● Selection:

** begin **

(8 years, 7 months ago)
Commons ChamberI will come on to talk about the role of new technology and other forms of provision in addressing some of the issues presented by the closure programme.
I congratulate my hon. Friend on securing this debate. Although the court in my constituency will not close, it will take on the burden of the work of courts that are closing. On the Government’s own assessment, people will have to travel for over an hour to reach Willesden magistrates court. I think that is a barrier to justice.
My hon. Friend makes valid points about both the additional burden on courts that will have to absorb the workload of courts that are closing, and the very important issue of travel times, particularly for many vulnerable constituents. I will come on to talk about those things.
I do not have a court or tribunal in my constituency of Dulwich and West Norwood, but my constituents will be very much affected by the planned closure of Lambeth county court. Almost half the postcode areas covered by Lambeth county court fall within my constituency. I am grateful to the Minister for taking the time to meet me during the consultation process, and subsequently for taking part in a Westminster Hall debate about Lambeth county court, but despite that engagement, my concerns remain. In justifying the closures, the Minister refers a great deal to the modernisation of the justice system and the use of new technology, but there is great concern that the closure plans appear to put the cart before the horse—closing courts and tribunals without a clear plan for replacing the capacity that will be lost with new technology.
The Government should have brought to the House a comprehensive strategy for modernising our courts and tribunals to make them fit for the 21st century. We need a plan that sets out clearly what new technology can deliver for our justice system, the investment that must be made to deliver it and the savings that can be made in physical infrastructure as a consequence of the introduction of technology. But there is no such plan. What the Government have announced is a very significant closure programme with a promise that, after courts and tribunals have closed, pilots will take place and investment will be made to introduce new technology. This is a very risky way to treat our justice system.
Access to justice is a vital principle in the UK’s unwritten constitution. It was argued by Lord Bingham of Cornhill, when he was the senior Lord of Appeal in Ordinary, that access to justice is one of the eight sub-rules that make up the rule of law. He said:
“My fifth sub-rule is that means must be provided for resolving, without prohibitive cost or inordinate delay, bona fide civil disputes which the parties themselves are unable to resolve…What it does is to recognise the right of unimpeded access to a court as a basic right, protected by our own domestic law, and in my view comprised within the principle of the rule of law.”
He went on to explain that the common law right of access to justice is composed of three rights, one of which is the right of access to a court. Lord Justice Laws has said:
“Access to the courts is a constitutional right”.
In relation to the planned courts and tribunals closure programme, the Government argued that
“effective access to justice does not…necessarily mean providing physical access to a building or require us to have a purpose-built court or tribunal in every local area.”

** end **

● Given data:
** begin **

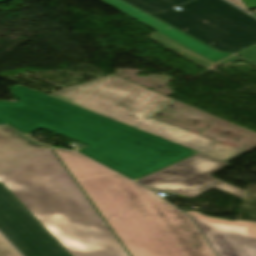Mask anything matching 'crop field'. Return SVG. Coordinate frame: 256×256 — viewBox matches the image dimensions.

** end **

● Problems and tasks:
A. In the Commons debate, how long does the Government's own assessment say people will have to travel to reach Willesden magistrates court?
B. Return the stretch of the Commons debate from "Commons ChamberI will" through "the closure programme.".

● Full answers:
A. Over an hour.

B.
Commons ChamberI will come on to talk about the role of new technology and other forms of provision in addressing some of the issues presented by the closure programme.